Subeditors these days are an endangered species as newsrooms cut back on production costs but Evans venerates subs as “the hidden impresarios of the news”. These male craftsmen (women were virtually non-existent) sorted out the reporters’ stories, wrote the headlines and ticked up the copy to length before it was dispatched for processing into hot metal and, finally, the printed word.
Evans himself was a master craftsman. Few journalists could match his expertise in basic editing skills, whether cropping a picture, honing an intro or selecting the correct font size. His five-volume series on editing, design and photojournalism, published 30 years ago, still ranks as the last word on the subject.
As an editor, he was a self-confessed meddler, especially when deadlines approached. But he also possessed two other enviable strengths: an eye for talent and a willingness to publish and be damned. He recognised that it was not always enough to print the truth once. “Amnesia is a characteristic of all newspapers,” he observes, “because we move on to the next story.”
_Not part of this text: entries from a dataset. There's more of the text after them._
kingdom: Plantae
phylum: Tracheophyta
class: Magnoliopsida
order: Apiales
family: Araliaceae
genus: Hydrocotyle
Evans’s success as editor owed much to the high-mindedness of the Thomson family owners, especially Roy Thomson, the bespectacled patriarch. The latter’s belief in editorial independence was unshakeable, born of a conviction that a great newspaper depended on the dedication and skills of a professional journalist rather than an interfering proprietor. Thomson also had a mischievous sense of humour, declaring that “part of the social mission of every great newspaper is to provide a home for a large number of salaried eccentrics”.
The era of benevolent ownership ended with Rupert Murdoch’s successful bid in 1981. The Thomson family had no strategy for dealing with the unions which had rendered Times Newspapers ungovernable and unprofitable. But the Australian parvenu had a plan.
First, Murdoch persuaded the Thatcher government to pass on a competition probe, despite having a sizeable share of the UK newspaper market. Then he seduced Evans into leaving his Sunday stronghold to edit The Times, only to fire him less than a year later. Evans confesses that his ambition to edit a distinguished daily paper got the better of his judgment. More interesting is how he has reappraised Murdoch and his legacy.
The Mephistophelian character of Evans’ account in Good Times, Bad Times (1983) has transformed into a visionary reformer. Evans now accepts that by moving his titles from Gray’s Inn Road to Wapping in London’s Docklands in 1986, Murdoch outwitted the unions and gave the newspaper industry a new lease of life.
In fact, both Evans and Murdoch have more affinity with each other than either would care to admit. Both rose to prominence as anti-establishment characters; both moved to a bigger stage in America and became US citizens. Evans writes that Britain has “a penchant for secrecy, social privilege and the nurturing of an educational elite remained pervasive in the culture and has not been quite expunged to this day”. Murdoch could easily have written the same words (though he did attend Oxford).
After the privations of wartime Manchester and the snooty sniping of the Oxbridge elite in London, Evans revelled in meritocratic America. He and his wife Tina Brown became one of New York’s power couples – she went on to edit Vanity Fair and The New Yorker and now runs The Daily Beast, a news blog. Evans even accepted a knighthood, confirming his view that in the US everyone has a second chance.
Is there a second chance for the newspaper industry? Murdoch has signalled that he wants all his titles to be charging for online content by next year. Once again, he is being heralded as the saviour of the industry. But the methods and scale of charging are still up in the air, even if the principle is sound. My Paper Chase is an inspiring tale but in the end it is a vivid and eloquent testament to a bygone age. For once, Evans has buried the lead. The sub-head tells the story: True Stories in Vanished Times.